The CRB described a steep hill the NAB had to climb: “The NAB bears the burden of demonstrating not only that simulcasting differs from other forms of commercial webcasting, but also that it differs in ways that would cause willing buyers and willing sellers to agree to a lower royalty rate in the hypothetical market.” And the outcome was clear: “The Judges do not believe that the NAB satisfied that burden.”
The Promotional Value of Radio
As one might expect, the NAB attempted to carry over the royalty exemption enjoyed by over-the-air radio, which is not legally compelled to pay labels a royalty for the records it plays. If broadcast is exempt, why shouldn’t its Internet streams likewise be royalty-free, or at least benefit from a special low rate?
The copyright judges believed the first part, agreeing with a body of legal record that broadcast radio helps expose new music and deliver business value to labels. “There appears to be consensus, or near-consensus, on this point,” the determination reads.

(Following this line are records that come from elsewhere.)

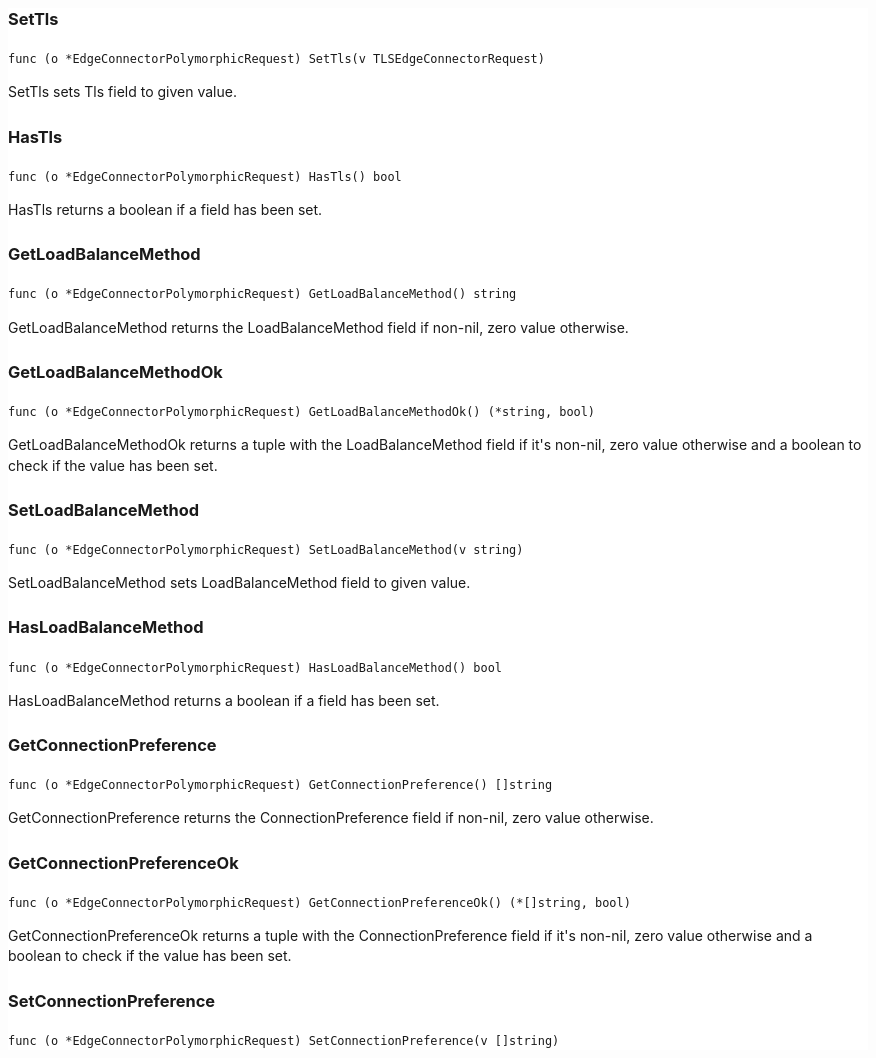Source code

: ### SetTls

`func (o *EdgeConnectorPolymorphicRequest) SetTls(v TLSEdgeConnectorRequest)`

SetTls sets Tls field to given value.

### HasTls

`func (o *EdgeConnectorPolymorphicRequest) HasTls() bool`

HasTls returns a boolean if a field has been set.

### GetLoadBalanceMethod

`func (o *EdgeConnectorPolymorphicRequest) GetLoadBalanceMethod() string`

GetLoadBalanceMethod returns the LoadBalanceMethod field if non-nil, zero value otherwise.

### GetLoadBalanceMethodOk

`func (o *EdgeConnectorPolymorphicRequest) GetLoadBalanceMethodOk() (*string, bool)`

GetLoadBalanceMethodOk returns a tuple with the LoadBalanceMethod field if it's non-nil, zero value otherwise
and a boolean to check if the value has been set.

### SetLoadBalanceMethod

`func (o *EdgeConnectorPolymorphicRequest) SetLoadBalanceMethod(v string)`

SetLoadBalanceMethod sets LoadBalanceMethod field to given value.

### HasLoadBalanceMethod

`func (o *EdgeConnectorPolymorphicRequest) HasLoadBalanceMethod() bool`

HasLoadBalanceMethod returns a boolean if a field has been set.

### GetConnectionPreference

`func (o *EdgeConnectorPolymorphicRequest) GetConnectionPreference() []string`

GetConnectionPreference returns the ConnectionPreference field if non-nil, zero value otherwise.

### GetConnectionPreferenceOk

`func (o *EdgeConnectorPolymorphicRequest) GetConnectionPreferenceOk() (*[]string, bool)`

GetConnectionPreferenceOk returns a tuple with the ConnectionPreference field if it's non-nil, zero value otherwise
and a boolean to check if the value has been set.

### SetConnectionPreference

`func (o *EdgeConnectorPolymorphicRequest) SetConnectionPreference(v []string)`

But when it comes to applying that assumption to simulcasting, the CRB response invoked philosophy: “The NAB offers a somewhat tautological argument: simulcasting is, by definition, simultaneous retransmission of the content of a terrestrial radio broadcast over the Internet; it is, therefore, the same as radio; therefore, it must have the same promotional impact as terrestrial radio.”

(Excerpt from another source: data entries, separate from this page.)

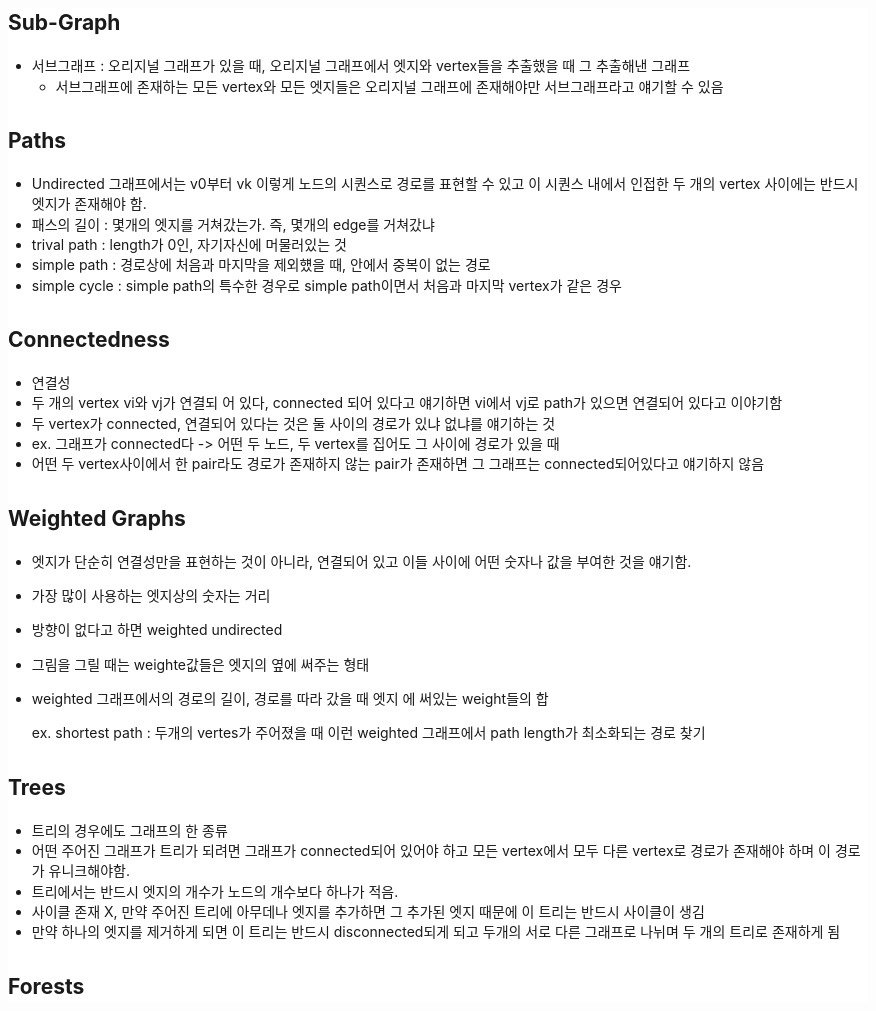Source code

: 

## Sub-Graph

- 서브그래프 : 오리지널 그래프가 있을 때, 오리지널 그래프에서 엣지와 vertex들을 추출했을 때 그 추출해낸 그래프
  - 서브그래프에 존재하는 모든 vertex와 모든 엣지들은 오리지널 그래프에 존재해야만 서브그래프라고 얘기할 수 있음



## Paths

- Undirected 그래프에서는 v0부터 vk 이렇게 노드의 시퀀스로 경로를 표현할 수 있고 이 시퀀스 내에서 인접한 두 개의 vertex 사이에는 반드시 엣지가 존재해야 함.
- 패스의 길이 : 몇개의 엣지를 거쳐갔는가. 즉, 몇개의 edge를 거쳐갔냐
- trival path : length가 0인, 자기자신에 머물러있는 것
- simple path : 경로상에 처음과 마지막을 제외헀을 때, 안에서 중복이 없는 경로
- simple cycle : simple path의 특수한 경우로 simple path이면서 처음과 마지막 vertex가 같은 경우



## Connectedness

- 연결성
- 두 개의 vertex vi와 vj가 연결되 어 있다, connected 되어 있다고 얘기하면 vi에서 vj로 path가 있으면 연결되어 있다고 이야기함
- 두 vertex가 connected, 연결되어 있다는 것은 둘 사이의 경로가 있냐 없냐를 얘기하는 것
- ex. 그래프가  connected다 -> 어떤 두 노드, 두 vertex를 집어도 그 사이에 경로가 있을 때
- 어떤 두 vertex사이에서 한 pair라도 경로가 존재하지 않는 pair가 존재하면 그 그래프는 connected되어있다고 얘기하지 않음





## Weighted Graphs

- 엣지가 단순히 연결성만을 표현하는 것이 아니라, 연결되어 있고 이들 사이에 어떤 숫자나 값을 부여한 것을 얘기함.

- 가장 많이 사용하는 엣지상의 숫자는 거리

- 방향이 없다고 하면 weighted undirected

- 그림을 그릴 때는 weighte값들은 엣지의 옆에 써주는 형태

- weighted 그래프에서의 경로의 길이, 경로를 따라 갔을 때 엣지 에 써있는 weight들의 합

  ex. shortest path : 두개의 vertes가 주어졌을 때 이런 weighted 그래프에서 path length가 최소화되는 경로 찾기



## Trees

- 트리의 경우에도 그래프의 한 종류
- 어떤 주어진 그래프가 트리가 되려면 그래프가 connected되어 있어야 하고 모든 vertex에서 모두 다른 vertex로 경로가 존재해야 하며 이 경로가 유니크해야함.
- 트리에서는 반드시 엣지의 개수가 노드의 개수보다 하나가 적음.
- 사이클 존재 X, 만약 주어진 트리에 아무데나 엣지를 추가하면 그 추가된 엣지 때문에 이 트리는 반드시 사이클이 생김
- 만약 하나의 엣지를 제거하게 되면 이 트리는 반드시 disconnected되게 되고 두개의 서로 다른 그래프로 나뉘며 두 개의 트리로 존재하게 됨



## Forests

The copyright judges didn’t buy it, citing “”uncontraverted evidence that … record companies do not view simulcasting as having the same promotional impact as terrestrial radio.”
In a Word, No
After detailing the NAB proposition, including the arguments of three expert witnesses, the CRB ruled that simulcasting cannot be set apart as a low-royalty category of streaming. This is the concluding language:
“The NAB’s arguments in favor of a separate rate category for simulcasters lack support in the record, or are otherwise unpersuasive. The bulk of relevant evidence in the record persuades the Judges that simulcasters and other commercial webcasters compete in the same submarket and therefore should be subject to the same rate. Granting simulcasters differential royalty treatment would distort competition in this submarket, promoting one business model at the expense of others.”
Still, Some Relief
Despite the disappointing outcome for radio simulcasts, stations do get a substantially lowered rate from what they paid in 2015, thanks to a private deal made seven years ago.

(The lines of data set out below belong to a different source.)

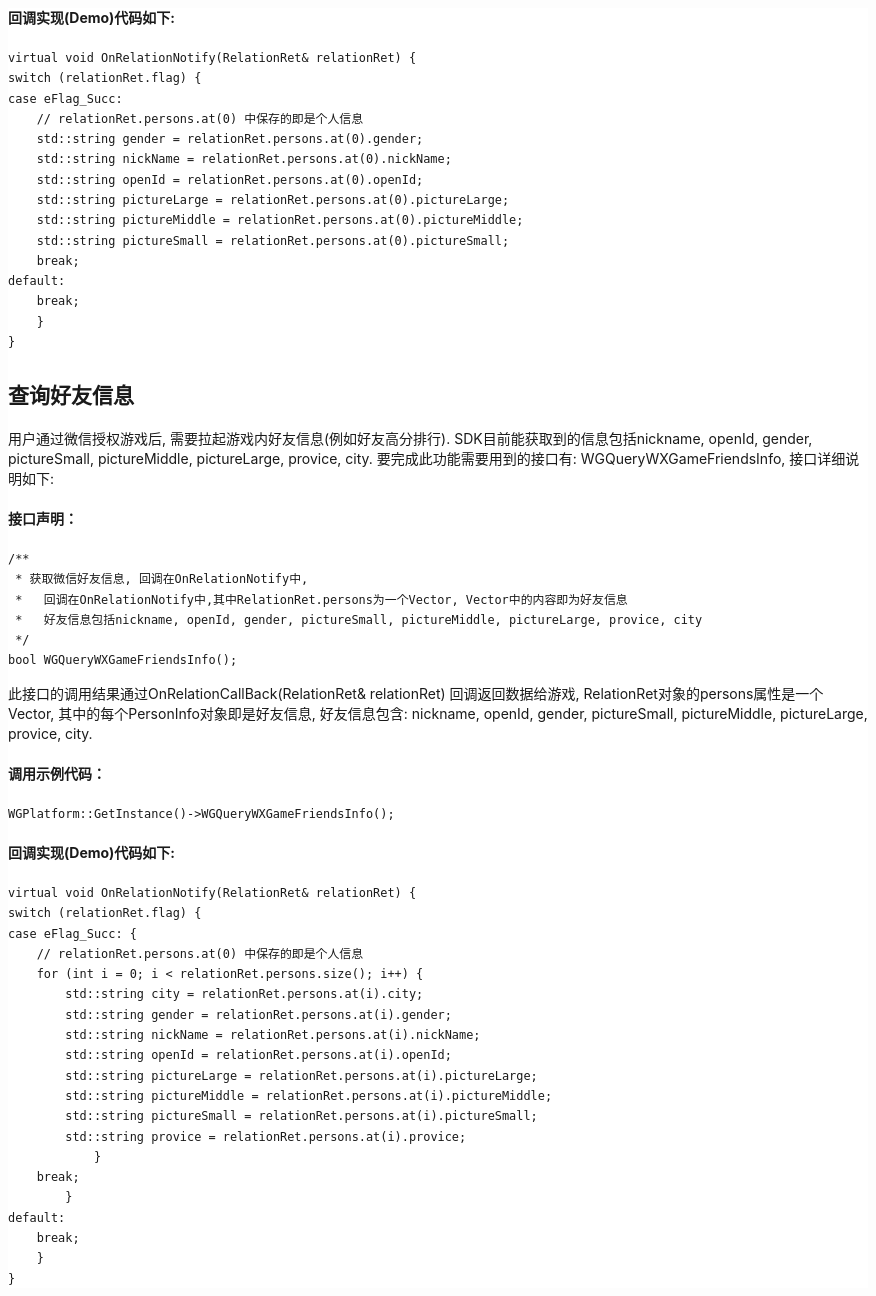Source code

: #### 回调实现(Demo)代码如下:

	virtual void OnRelationNotify(RelationRet& relationRet) {
    switch (relationRet.flag) {
    case eFlag_Succ:
        // relationRet.persons.at(0) 中保存的即是个人信息
		std::string gender = relationRet.persons.at(0).gender;
		std::string nickName = relationRet.persons.at(0).nickName;
		std::string openId = relationRet.persons.at(0).openId;
		std::string pictureLarge = relationRet.persons.at(0).pictureLarge;
		std::string pictureMiddle = relationRet.persons.at(0).pictureMiddle;
		std::string pictureSmall = relationRet.persons.at(0).pictureSmall;
        break;
    default:
        break;
    	}
	}


查询好友信息
------

用户通过微信授权游戏后, 需要拉起游戏内好友信息(例如好友高分排行). SDK目前能获取到的信息包括nickname, openId, gender, pictureSmall, pictureMiddle, pictureLarge, provice, city. 要完成此功能需要用到的接口有: WGQueryWXGameFriendsInfo, 接口详细说明如下:
#### 接口声明：

	/**
	 * 获取微信好友信息, 回调在OnRelationNotify中,
	 *   回调在OnRelationNotify中,其中RelationRet.persons为一个Vector, Vector中的内容即为好友信息
	 *   好友信息包括nickname, openId, gender, pictureSmall, pictureMiddle, pictureLarge, provice, city
	 */
	bool WGQueryWXGameFriendsInfo();

此接口的调用结果通过OnRelationCallBack(RelationRet& relationRet) 回调返回数据给游戏, RelationRet对象的persons属性是一个Vector<PersonInfo>, 其中的每个PersonInfo对象即是好友信息, 好友信息包含: nickname, openId, gender, pictureSmall, pictureMiddle, pictureLarge, provice, city.

#### 调用示例代码：

	WGPlatform::GetInstance()->WGQueryWXGameFriendsInfo();

#### 回调实现(Demo)代码如下:

	virtual void OnRelationNotify(RelationRet& relationRet) {
    switch (relationRet.flag) {
	case eFlag_Succ: {
		// relationRet.persons.at(0) 中保存的即是个人信息
		for (int i = 0; i < relationRet.persons.size(); i++) {
			std::string city = relationRet.persons.at(i).city;
			std::string gender = relationRet.persons.at(i).gender;
			std::string nickName = relationRet.persons.at(i).nickName;
			std::string openId = relationRet.persons.at(i).openId;
			std::string pictureLarge = relationRet.persons.at(i).pictureLarge;
			std::string pictureMiddle = relationRet.persons.at(i).pictureMiddle;
			std::string pictureSmall = relationRet.persons.at(i).pictureSmall;
			std::string provice = relationRet.persons.at(i).provice;
				}
		break;
			}
    default:
        break;
    	}
	}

This royalty cycle (called Web IV) was not the first time the NAB argued to distinguish simulcasting from other types of webcasting. In 2009 (the middle of the Web II rate period 2006-2010), the NAB reached a settled agreement with SoundExchange (which collects royalties from webcasters and distributes the money to music labels, and therefore always champions upper rate ranges) for a unique royalty schedule for the remainder of Web II and all of Web III (2009 – 2015 in total). Accordingly the NAB, and American radio stations, did not participate in Web III which set rates for 2011-2015. Because the Web III rates were unknown in 2009, the rate escalation agreement agreed to by the NAB had radio stations paying 25 cents per 100 song plays in 2015, far higher than the Web III rate would have required — in 2015 Pandora paid 14 cents per hundred plays.
That unfavorable deal-making could have motivated the NAB to strive for dramatically lower rates in Web IV (2016-2020), and to establish radio simulcasting as a CRB-recognized special category of streaming. Although that effort did not succeed, radio did get some relief starting on January 1, and extending for the next five years. By scaling their simulcast payments down to the 2016 rate of 17 cents per 100 plays (down from 25 cents), radio stations can now proceed with lower cost of music in their simulcasts.